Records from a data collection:
#####

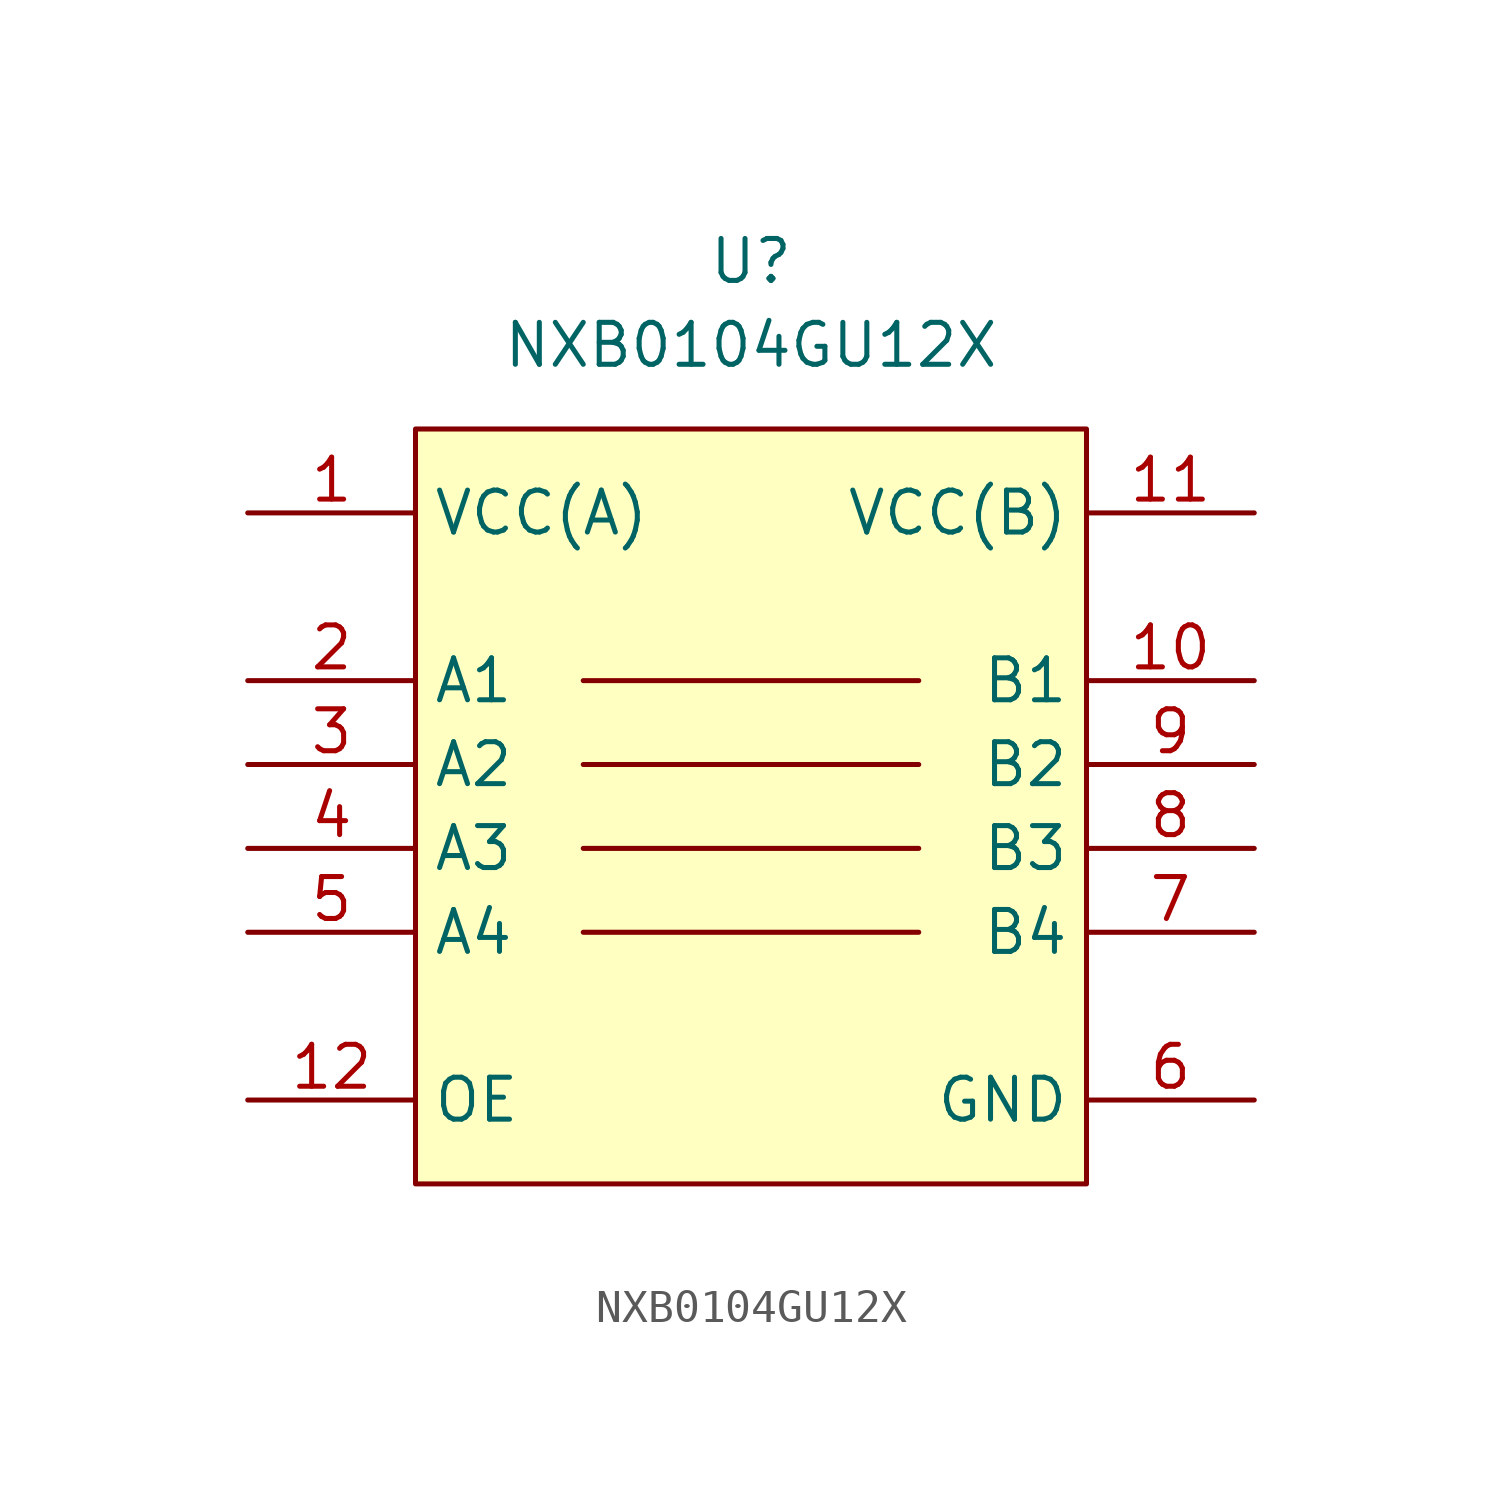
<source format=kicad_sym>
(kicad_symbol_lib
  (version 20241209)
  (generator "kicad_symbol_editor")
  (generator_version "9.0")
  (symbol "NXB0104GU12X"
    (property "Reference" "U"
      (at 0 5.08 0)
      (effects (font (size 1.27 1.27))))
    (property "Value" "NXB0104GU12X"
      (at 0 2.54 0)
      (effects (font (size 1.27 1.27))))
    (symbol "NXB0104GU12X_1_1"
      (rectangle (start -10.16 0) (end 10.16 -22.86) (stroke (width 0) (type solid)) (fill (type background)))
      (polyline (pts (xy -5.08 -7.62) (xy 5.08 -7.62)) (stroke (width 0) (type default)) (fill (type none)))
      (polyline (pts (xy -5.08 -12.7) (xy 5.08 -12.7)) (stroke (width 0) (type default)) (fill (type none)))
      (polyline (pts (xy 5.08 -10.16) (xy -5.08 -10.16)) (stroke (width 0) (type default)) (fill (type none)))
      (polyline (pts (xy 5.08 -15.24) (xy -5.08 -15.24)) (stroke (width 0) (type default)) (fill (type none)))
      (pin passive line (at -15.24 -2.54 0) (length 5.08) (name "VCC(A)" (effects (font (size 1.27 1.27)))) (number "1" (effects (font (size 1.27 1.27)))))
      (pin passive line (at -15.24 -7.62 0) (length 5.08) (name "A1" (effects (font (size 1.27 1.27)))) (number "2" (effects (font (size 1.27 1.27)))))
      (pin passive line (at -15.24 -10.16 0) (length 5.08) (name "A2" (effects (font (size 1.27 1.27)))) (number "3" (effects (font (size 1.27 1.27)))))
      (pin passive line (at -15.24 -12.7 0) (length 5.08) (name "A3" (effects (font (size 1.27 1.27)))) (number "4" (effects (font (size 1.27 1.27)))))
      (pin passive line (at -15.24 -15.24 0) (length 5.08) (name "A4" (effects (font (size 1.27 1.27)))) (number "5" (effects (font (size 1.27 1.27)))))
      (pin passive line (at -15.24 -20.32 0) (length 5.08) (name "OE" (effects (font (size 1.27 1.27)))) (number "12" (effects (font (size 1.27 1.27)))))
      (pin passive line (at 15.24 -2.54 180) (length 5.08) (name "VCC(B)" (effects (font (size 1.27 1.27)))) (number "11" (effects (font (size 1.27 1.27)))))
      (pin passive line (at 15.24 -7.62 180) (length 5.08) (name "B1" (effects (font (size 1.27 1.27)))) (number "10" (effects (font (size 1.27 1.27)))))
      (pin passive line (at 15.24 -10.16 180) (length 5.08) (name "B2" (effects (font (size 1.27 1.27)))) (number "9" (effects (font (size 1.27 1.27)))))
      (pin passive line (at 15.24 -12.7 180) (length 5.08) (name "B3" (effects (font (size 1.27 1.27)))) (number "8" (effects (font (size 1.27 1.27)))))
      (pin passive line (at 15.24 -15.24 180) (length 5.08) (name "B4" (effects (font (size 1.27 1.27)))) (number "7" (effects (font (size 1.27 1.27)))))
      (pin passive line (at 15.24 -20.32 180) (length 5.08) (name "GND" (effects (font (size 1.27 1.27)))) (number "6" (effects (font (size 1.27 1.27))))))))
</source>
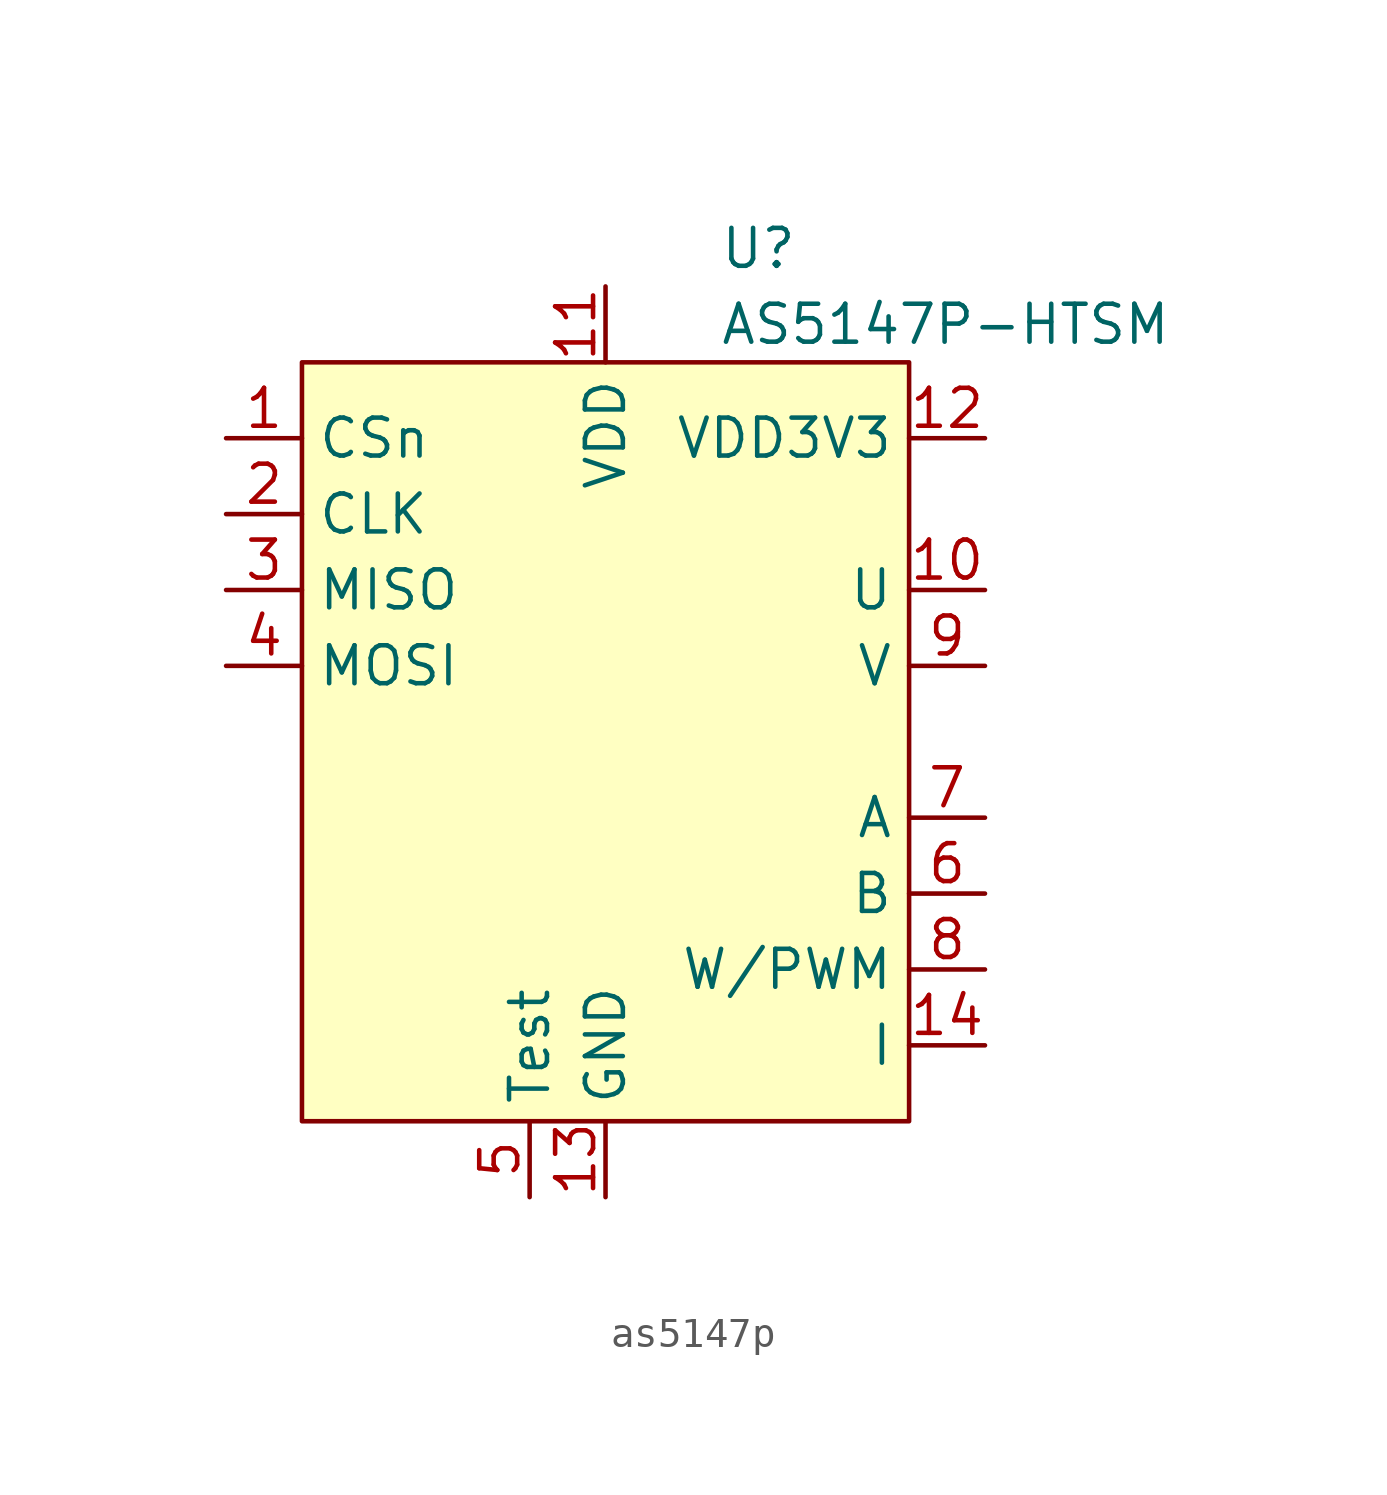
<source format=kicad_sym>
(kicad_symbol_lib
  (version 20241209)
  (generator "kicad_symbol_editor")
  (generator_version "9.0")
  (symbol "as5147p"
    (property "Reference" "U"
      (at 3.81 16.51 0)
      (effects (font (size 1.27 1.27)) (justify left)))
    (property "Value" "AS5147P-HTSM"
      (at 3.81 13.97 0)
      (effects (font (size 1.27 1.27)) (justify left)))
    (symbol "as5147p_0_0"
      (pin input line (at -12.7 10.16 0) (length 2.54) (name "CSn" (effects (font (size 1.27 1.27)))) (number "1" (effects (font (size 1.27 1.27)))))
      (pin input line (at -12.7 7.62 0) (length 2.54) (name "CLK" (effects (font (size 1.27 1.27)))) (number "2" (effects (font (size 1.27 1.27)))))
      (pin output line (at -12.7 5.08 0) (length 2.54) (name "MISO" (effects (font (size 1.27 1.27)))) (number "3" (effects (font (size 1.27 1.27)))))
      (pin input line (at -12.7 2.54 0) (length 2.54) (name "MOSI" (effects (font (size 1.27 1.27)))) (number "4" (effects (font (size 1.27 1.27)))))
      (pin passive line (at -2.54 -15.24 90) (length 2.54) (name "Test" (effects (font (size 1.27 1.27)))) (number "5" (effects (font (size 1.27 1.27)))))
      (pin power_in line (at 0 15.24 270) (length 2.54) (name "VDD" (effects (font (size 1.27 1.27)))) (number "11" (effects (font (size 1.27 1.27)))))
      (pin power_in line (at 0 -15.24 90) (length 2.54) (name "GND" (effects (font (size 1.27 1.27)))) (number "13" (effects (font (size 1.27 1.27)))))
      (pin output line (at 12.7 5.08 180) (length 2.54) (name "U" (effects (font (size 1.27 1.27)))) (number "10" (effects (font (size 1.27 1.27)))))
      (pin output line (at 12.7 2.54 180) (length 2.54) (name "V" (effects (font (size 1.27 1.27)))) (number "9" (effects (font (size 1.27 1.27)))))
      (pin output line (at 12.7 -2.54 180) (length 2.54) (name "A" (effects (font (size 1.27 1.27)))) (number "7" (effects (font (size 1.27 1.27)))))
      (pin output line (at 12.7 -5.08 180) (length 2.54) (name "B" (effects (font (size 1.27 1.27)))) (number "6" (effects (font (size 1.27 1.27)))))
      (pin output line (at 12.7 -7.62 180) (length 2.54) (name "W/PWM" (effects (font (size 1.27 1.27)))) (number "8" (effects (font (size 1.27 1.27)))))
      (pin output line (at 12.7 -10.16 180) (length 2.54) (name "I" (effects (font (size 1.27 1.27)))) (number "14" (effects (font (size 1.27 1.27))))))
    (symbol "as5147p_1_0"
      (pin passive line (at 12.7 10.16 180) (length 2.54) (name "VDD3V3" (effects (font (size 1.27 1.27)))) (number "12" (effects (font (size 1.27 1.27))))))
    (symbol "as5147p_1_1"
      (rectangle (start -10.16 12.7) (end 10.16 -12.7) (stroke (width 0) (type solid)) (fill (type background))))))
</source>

#####

Work order: Your reply should consist solely of the lines above, from the opening line through the line with "(pin passive line (at -15.24 -7.62", reproduced exactly and without pictures.

Solution to the exercise:
<source format=kicad_sym>
(kicad_symbol_lib
  (version 20241209)
  (generator "kicad_symbol_editor")
  (generator_version "9.0")
  (symbol "NXB0104GU12X"
    (property "Reference" "U"
      (at 0 5.08 0)
      (effects (font (size 1.27 1.27))))
    (property "Value" "NXB0104GU12X"
      (at 0 2.54 0)
      (effects (font (size 1.27 1.27))))
    (symbol "NXB0104GU12X_1_1"
      (rectangle (start -10.16 0) (end 10.16 -22.86) (stroke (width 0) (type solid)) (fill (type background)))
      (polyline (pts (xy -5.08 -7.62) (xy 5.08 -7.62)) (stroke (width 0) (type default)) (fill (type none)))
      (polyline (pts (xy -5.08 -12.7) (xy 5.08 -12.7)) (stroke (width 0) (type default)) (fill (type none)))
      (polyline (pts (xy 5.08 -10.16) (xy -5.08 -10.16)) (stroke (width 0) (type default)) (fill (type none)))
      (polyline (pts (xy 5.08 -15.24) (xy -5.08 -15.24)) (stroke (width 0) (type default)) (fill (type none)))
      (pin passive line (at -15.24 -2.54 0) (length 5.08) (name "VCC(A)" (effects (font (size 1.27 1.27)))) (number "1" (effects (font (size 1.27 1.27)))))
      (pin passive line (at -15.24 -7.62 0) (length 5.08) (name "A1" (effects (font (size 1.27 1.27)))) (number "2" (effects (font (size 1.27 1.27)))))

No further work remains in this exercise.